Publié le par Rosalie210

Robert Hamer (1949)

Noblesse Oblige (King Hearts and Coronets)

"Noblesse oblige" est la comédie la plus brillante des studios Ealing dont l'activité s'étendit sur une dizaine d'années entre la fin de la seconde guerre mondiale et le milieu des années cinquante. Il s'agit d'un jeu de massacre qui reprend la comptine des "6 petits nègres" (motif récurrent, on le retrouve implicitement dans "Tueurs de dames") et plusieurs codes du film noir.

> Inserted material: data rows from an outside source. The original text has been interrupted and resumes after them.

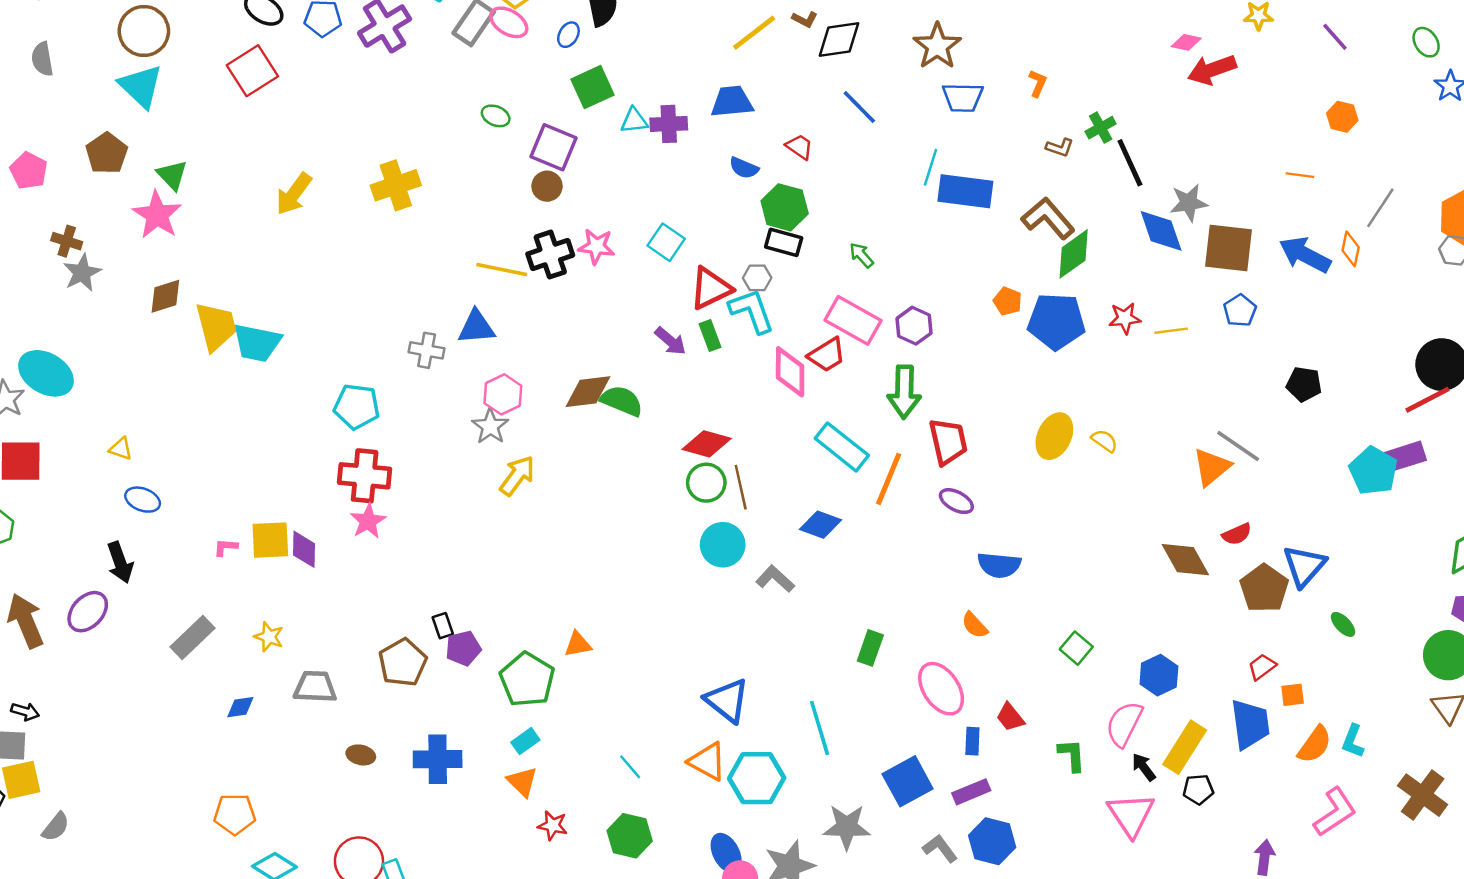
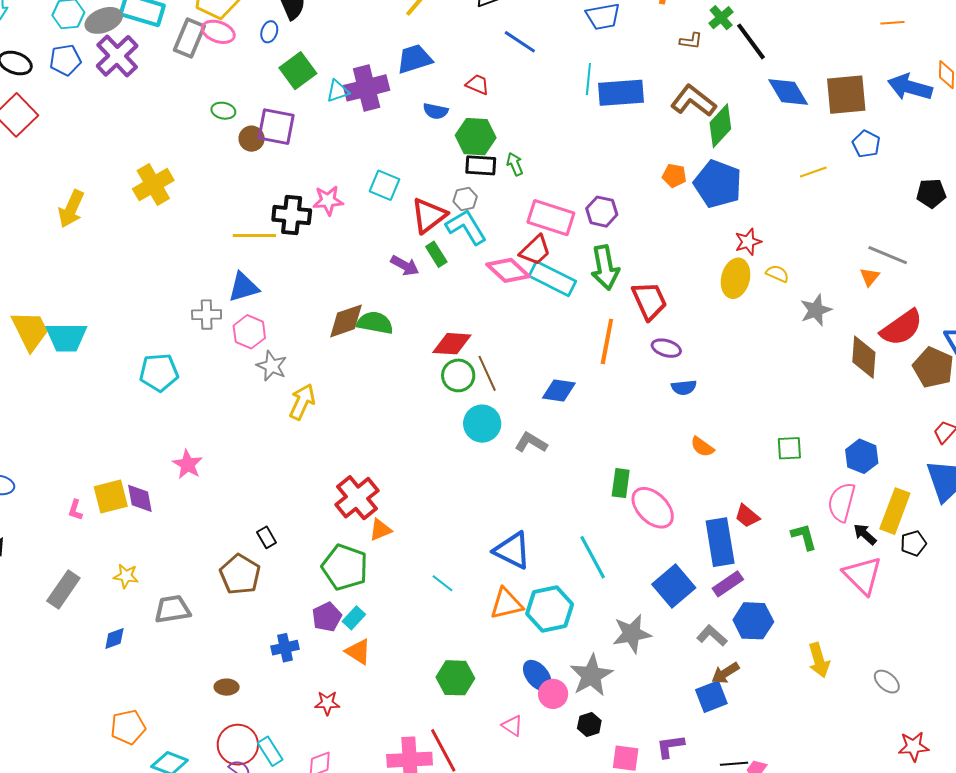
purple cross: (669, 124) -> (367, 88), size x1.4
brown circle: (547, 186) -> (252, 139), moved
gray star: (1189, 203) -> (816, 310), moved
black cross: (550, 255) -> (292, 215), turned 36
green arrow: (861, 255) -> (515, 164), moved, turned 30
red star: (1125, 318) -> (748, 242), moved
blue pentagon: (1056, 321) -> (718, 184), turned 30
pink diamond: (790, 372) -> (508, 270), turned -36
pink hexagon: (503, 394) -> (249, 332), moved
cyan rectangle: (842, 447) -> (552, 279), moved
orange triangle: (1212, 467) -> (870, 277), size x0.6
red cross: (365, 476) -> (357, 498), moved, turned -33
red semicircle: (1237, 534) -> (902, 328), size x1.8
pink L-shape: (226, 547) -> (75, 510), turned -65
brown diamond: (1185, 560) -> (864, 357), turned 45
blue semicircle: (999, 565) -> (684, 387), moved, size x0.7
purple pentagon: (463, 648) -> (327, 617), moved
green square: (1076, 648) -> (789, 448), turned -32
pink ellipse: (941, 689) -> (653, 508), moved
blue rectangle: (972, 741) -> (720, 542), size x2.0
brown ellipse: (361, 755) -> (227, 687), moved
blue cross: (438, 759) -> (285, 648), size x0.7
orange triangle: (707, 761) -> (506, 604), turned -30
cyan line: (630, 767) -> (443, 583), moved
red star: (553, 825) -> (327, 703), moved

Le premier d'entre eux consiste à adopter le point de vue du serial-killer qui nous offre la confession de ses crimes peu avant son exécution. Le film est donc un long flashback ponctué par les remarques aussi flegmatiques que cyniques de ce narrateur qui est aussi le protagoniste principal de l'histoire. Le deuxième est de lui adjoindre en tant qu'âme sœur une garce blonde, vénale et manipulatrice. Décrit ainsi on se croirait dans "Assurance sur la mort" sauf que le bureau du détective, les chapeaux de feutre et les trench coat sont remplacés par d'élégants châteaux anglais où l'on peut s'entretuer élégamment entre aristocrates. Le film est une satire sociale qui fonctionne à plein régime et où tout le monde en prend pour son grade. Louis, le personnage principal (Dennis Price) est du moins en apparence un arriviste dont l'ascension sociale s'effectue au fur et à mesure qu'il élimine les obstacles qui le séparent de son titre de duc. Sibella (Joan Greenwood), son pendant féminin, cherche avant tout à faire un beau mariage. Quant à la famille d'Ascoyne, elle représente l'aristocratie dégénérée dans toute sa splendeur. Le fait que Alec Guiness joue les 8 rôles est une idée géniale. Cette octuple performance hautement comique n'est pas gratuite. Elle souligne de façon frappante la tare de l'endogamie qui est la reproduction du même. Louis a le tort de représenter l'altérité, le métissage, sa mère a fait une mésalliance avec un chanteur italien et a été reniée par la famille. Ses actes criminels ont pour réelle motivation le désir de vengeance des humiliations, du rejet et du mépris subis par lui et par sa mère. Cela fait de lui une sorte de Monte-Cristo qui en plus de détruire les d'Ascoyne ne s'épargne pas lui-même comme le montre la fin du film.